Ira Deutchman, a producer, distributor and Colombia University professor, who hosted a workshop for French sales agents and U.S. distributors during the Rendez-Vous, shares Elstner’s perspective.

“Younger audiences are coming for different films than it used to be the case (…) and they’re clearly interested in expanding their horizons beyond the big commercial films,” says Deutchman, whose workshop gathered executives from Sony Pictures Classics (“One Fine Morning”), Neon (“Saint Omer”) and Sideshow (“EO”), while others from Music Box Films (“Revoir Paris,” “Other People’s Children”), IFC Films (“The Origin of Evil”) and Kino Lorber (“The Sitting Duck”) attended other events.

“Everybody’s talking about elevated genre films and that’s what the younger generation is interested in, and you can find those movies that are unique within those genres,” Deutchman continued. He says, however, that the old version of the art film business – one that relied mostly on reviews and print advertising — is broken.

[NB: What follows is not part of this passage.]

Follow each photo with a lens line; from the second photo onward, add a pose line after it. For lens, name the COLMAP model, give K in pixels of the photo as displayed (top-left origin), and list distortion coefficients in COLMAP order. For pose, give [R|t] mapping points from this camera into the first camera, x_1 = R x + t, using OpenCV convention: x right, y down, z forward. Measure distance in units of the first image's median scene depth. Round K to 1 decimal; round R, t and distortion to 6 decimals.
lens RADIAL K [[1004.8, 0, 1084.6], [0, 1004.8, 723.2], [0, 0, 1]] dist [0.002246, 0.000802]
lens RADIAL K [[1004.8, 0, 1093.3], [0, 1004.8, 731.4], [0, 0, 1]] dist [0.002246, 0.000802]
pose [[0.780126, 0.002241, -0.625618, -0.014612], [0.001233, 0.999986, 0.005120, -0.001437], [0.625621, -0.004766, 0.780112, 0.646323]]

In spite of the challenges brought by the pandemic, there are still between 60 and 70 French films released domestically on average every year, according to Adeline Monzier, the U.S.-based representative of Unifrance. She noted, however, while French movies as a whole sold more theatrical admissions in North America in 2022 compared with 2021, each French film had a smaller box office than previously. She argues, nevertheless, that the dip in ticket sales also concerns other movies, even American titles.

Festivals play a key role in building some buzz around French movies, but it’s not enough, which is why Unifrance is spearheading more grassroots and digital initiatives connecting filmmakers and talents directly with their audiences. This edition of the New York Rendez-Vous saw French talents more engaged in promotional activities – panels, interviews, videos and red carpets — than they’ve ever been.

Richard Lorber, whose banner Kino Lorber recently acquired Jean-Paul Salomé’s gripping true life thriller “The Sitting Duck” starring Isabelle Huppert, is optimistic about the prospects for French movies in the U.S.

“The French have a most robust film industry with critical mass of output stirring a churn of talent,” says Lorber, citing the presence of “young upstarts and seasoned auteurs shoulder to shoulder.” The veteran distributor says their ability to create “new cinematic ideas flourish” because they’re “free of commercial constraints as in U.S.”